August 3, 2025
General

Tinubu Says Fuel Subsidy Savings Now Powering Infrastructure, Economic Reforms

President Bola Ahmed Tinubu has disclosed that funds saved from the elimination of petrol subsidies are now being channelled into critical infrastructure development, targeted economic reforms, and social investment programmes aimed at fostering inclusive growth across the country. The President made this known through the Minister of State for Finance, Dr. Doris Nkiruka Uzoka-Anite, during the opening session of the National Conference on Public Accounts and Fiscal Governance held in Abuja.

President Tinubu described the decision to remove the subsidy as a difficult but necessary action taken to correct decades of fiscal imbalance. He noted that in 2022 alone, over ₦4 trillion was spent on fuel subsidies, an amount that exceeded the entire capital expenditure for that year. According to him, the fuel subsidy regime primarily benefited the affluent, encouraged large-scale smuggling across borders, and contributed to financial waste at the expense of the broader population.

“With its removal, we are now investing in transportation, infrastructure, and strengthening fiscal stability,” Tinubu said, assuring stakeholders that the administration is committed to ensuring the judicious use of the savings derived from the subsidy withdrawal.

The President also reaffirmed his administration’s commitment to transparency and accountability, particularly in public finance. He highlighted that new tax laws have been introduced to broaden the national tax base, harmonise multiple taxation regimes, and transition to digital tax collection systems to reduce leakages and enhance efficiency.

In his message, Tinubu urged Nigerians, especially stakeholders in the media, civil society organisations, and the judiciary, to support the ongoing fiscal reforms and governance transformation, stressing that national development requires collective sacrifice and oversight.

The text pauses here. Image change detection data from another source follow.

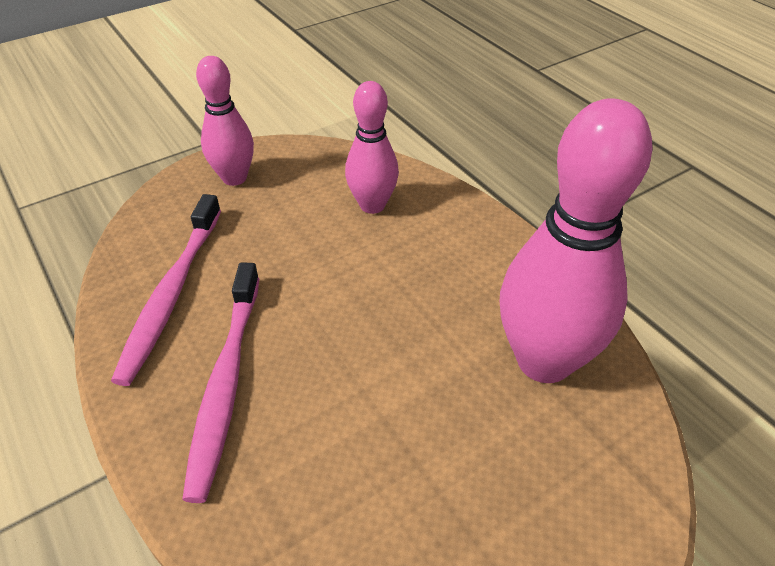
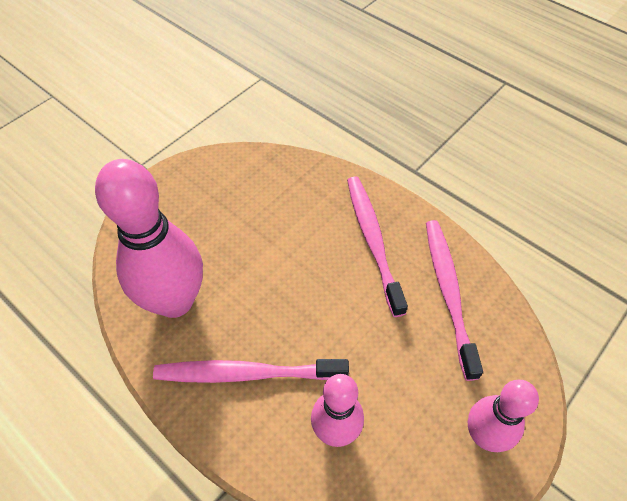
camera: 165 degrees right, 10 degrees up
none -> pink toothbrush [153,359,349,383]

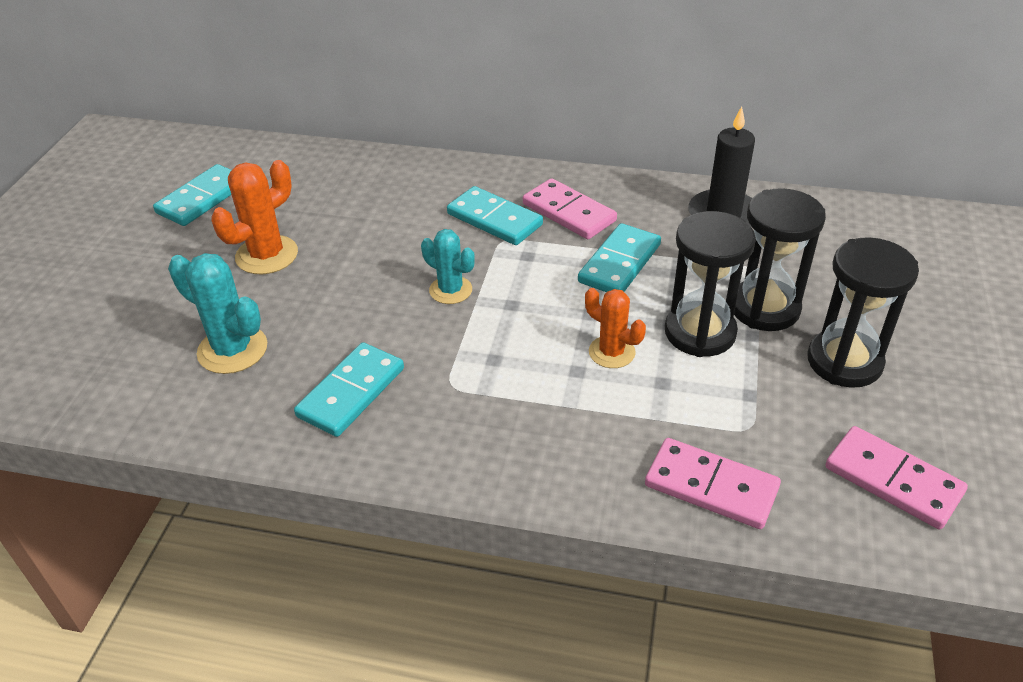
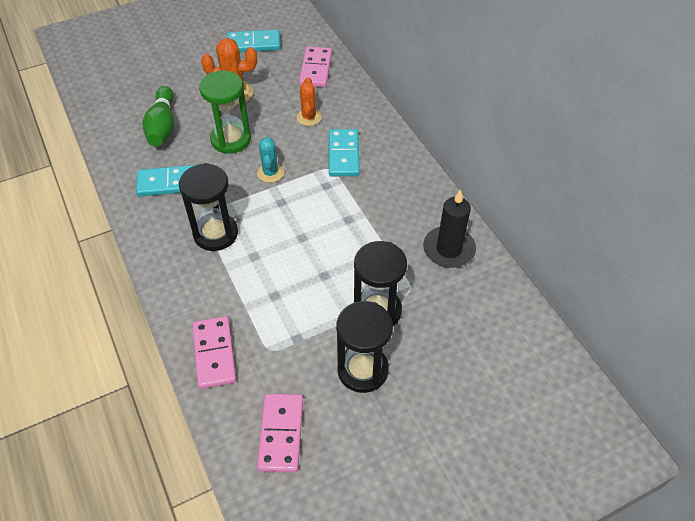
camera: 50 degrees right, 10 degrees up
turquoise cactus [168,253,267,374] -> green bowling pin [143,86,174,147]
pink domino [523,178,617,239] -> pink domino moved to [299,47,332,87]
turquoise domino [578,223,661,292] -> none
orange cactus [585,288,646,368] -> orange cactus moved to [296,77,322,126]
black hourglass [665,211,756,357] -> black hourglass moved to [179,163,238,251]
none -> green hourglass [199,71,251,154]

Speaking at the same event, the Speaker of the House of Representatives, Rt. Hon. Abbas Tajudeen, represented by the House Leader, Hon. Julius Ihonvbere, expressed concern over unresolved financial discrepancies amounting to over ₦300 billion as flagged in previous audit reports. He called for stiffer penalties against public officers and agencies who fail to account for public funds, while also advocating the adoption of modern auditing systems that ensure real-time financial oversight.

Also weighing in, Senate President Godswill Akpabio, represented by Senator Abdul Ningi, charged the Public Accounts Committees (PACs) of both chambers of the National Assembly to intensify their oversight functions, especially as some government agencies have continued to flout legislative summons without consequences. He called for a culture of compliance, stating that accountability is the bedrock of democratic governance.

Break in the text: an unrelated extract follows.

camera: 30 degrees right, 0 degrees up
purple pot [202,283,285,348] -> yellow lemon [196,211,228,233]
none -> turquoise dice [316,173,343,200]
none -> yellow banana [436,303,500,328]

Chairmen of the Public Accounts Committees in both the Senate and House of Representatives, Senator Ahmed Wadada and Hon. Bamidele Salam, respectively, echoed similar sentiments. They advocated a comprehensive reset of Nigeria’s fiscal governance framework, one that places emphasis on citizen participation, transparency, and measurable outcomes in budgeting and implementation processes.

The conference concluded with a consensus on the need for stronger institutional collaboration, enhanced performance tracking, and inclusive budget planning. Participants agreed that sustainable national development would remain elusive without a clear commitment to fiscal discipline, responsive governance, and credible public sector management.